Text segment:

====

Productivity-Boosting Features of Windows 10
Once again, Microsoft became the talk of the tech town after Windows 10, its latest operating system, was officially launched in its Redmond, Washington headquarters on January 21.
Though a lot of its features were already leaked during the latter half of 2014, they were intriguing enough to warrant a closer look and to make us wonder whether Windows 10 has anything more to offer. And judging from what’s been shown so far, that seems to be the case — especially from a productivity point-of-view.
Here’s a look at the best productivity features of Windows 10:
Rejoice, multitaskers: Windows 10 has you covered with its new “Task View” button. Resembling Android’s multitasking icon, Task View allows you to switch between multiple desktops at once. Each desktop is displayed as a thumbnail in the middle of your screen, similar to the view you get when using Alt+Tab. You can easily switch between desktops using Ctrl+Win+left-arrow or Ctrl+Win+right-arrow and run applications on each desktop like you normally do.
If you’re a heavy user of 2-in-1 devices, Windows 10’s Continuum mode is for you. When you’re using your device as a laptop, the OS will function as such (i.e. it’ll look like the traditional “Start button + Taskbar” interface of Windows that can be manipulated with the keyboard and mouse). When you’re using your device as a tablet, the OS will automatically switch to touchscreen mode. Pretty cool, right?

====

Problems to work on:
- a) According to the Windows 10 article, which key combinations switch between desktops?
- b) Please pick up the Windows 10 article from its last sentence and keep writing.

Records:
====

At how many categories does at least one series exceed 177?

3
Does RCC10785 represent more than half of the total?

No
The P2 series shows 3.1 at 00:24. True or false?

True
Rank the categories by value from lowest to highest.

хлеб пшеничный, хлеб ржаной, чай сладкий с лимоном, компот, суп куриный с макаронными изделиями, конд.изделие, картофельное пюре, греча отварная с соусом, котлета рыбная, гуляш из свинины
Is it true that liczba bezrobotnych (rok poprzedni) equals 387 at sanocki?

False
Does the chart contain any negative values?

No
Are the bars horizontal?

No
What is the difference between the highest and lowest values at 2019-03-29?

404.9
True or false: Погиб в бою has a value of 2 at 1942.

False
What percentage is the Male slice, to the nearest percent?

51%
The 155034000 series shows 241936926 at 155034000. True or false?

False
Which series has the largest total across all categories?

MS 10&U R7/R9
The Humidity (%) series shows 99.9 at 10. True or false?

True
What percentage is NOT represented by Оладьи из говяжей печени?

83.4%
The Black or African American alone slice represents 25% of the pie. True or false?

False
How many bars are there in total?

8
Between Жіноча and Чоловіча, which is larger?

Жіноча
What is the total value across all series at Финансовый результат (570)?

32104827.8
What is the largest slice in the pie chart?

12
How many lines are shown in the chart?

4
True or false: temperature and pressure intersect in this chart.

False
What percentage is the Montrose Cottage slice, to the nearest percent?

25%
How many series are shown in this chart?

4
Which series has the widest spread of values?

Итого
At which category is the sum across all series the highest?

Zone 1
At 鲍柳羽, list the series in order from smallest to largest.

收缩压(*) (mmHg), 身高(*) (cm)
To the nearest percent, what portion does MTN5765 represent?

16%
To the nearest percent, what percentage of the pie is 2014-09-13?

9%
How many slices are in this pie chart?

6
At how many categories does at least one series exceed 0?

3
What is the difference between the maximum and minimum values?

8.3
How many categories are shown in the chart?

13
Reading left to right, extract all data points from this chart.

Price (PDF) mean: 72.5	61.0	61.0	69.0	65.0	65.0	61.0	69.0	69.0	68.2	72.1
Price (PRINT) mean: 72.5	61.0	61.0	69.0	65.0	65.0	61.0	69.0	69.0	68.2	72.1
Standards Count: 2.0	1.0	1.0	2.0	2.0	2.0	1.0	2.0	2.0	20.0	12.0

====

Expected outputs:
- a) Ctrl+Win+left-arrow and Ctrl+Win+right-arrow.

- b)
You know how “Snapped” apps in Windows 7 and 8 take up half the screen? Well, in Windows 10, you can snap up to four apps in one screen, thanks to the new Snap Assist feature. Also, Snap Assist suggests other apps you can open on top of the ones you’re currently using, which saves plenty of time while you’re working under a tight deadline.
Similar to Apple’s Siri, Cortana functions as a personal assistant for the busy, on-the-go techie. It hits you up with reminders, delivers the latest news you might be interested in, and “learns” your preferences to give you the most relevant recommendations. If your computer has a microphone, you can “talk” to Cortana and ask it to perform tasks like opening a spreadsheet. However, Cortana seems to have trouble with certain queries, so don’t expect too much from it.
As the successor to the much-reviled Internet Explorer, Project Spartan promises “greater interoperability, reliability and discoverability.” With this in mind, the browser has an interface reminiscent of Chrome and Firefox, and a slew of handy features such as (1) the ability to mark a web page directly with a stylus; (2) a mode that allows you to download articles for offline reading; and (3) integration with Cortana.
With Windows 10, you no longer need to worry about losing/accidentally editing/accidentally deleting valuable files. Everything is synced through OneDrive, where you can access and edit documents no matter what device you use. Incompatibility issues won’t be a problem either, since Microsoft is working on mobile versions of all its Office applications.
Pinned Search Bar
You don’t have to hit the “Start” button to look up files, programs, and the like anymore. All you have to do is take one look at your taskbar, type your query in the search bar pinned to it, and you’re done!
Surface Hub aims to put the “business” in “meetings,” as it packs speakerphones, whiteboards and other video conferencing features into an 84-inch, Windows 10-powered touchscreen 4K display. A 55-inch, 1080p alternative exists for smaller meetings, as well as smaller budgets.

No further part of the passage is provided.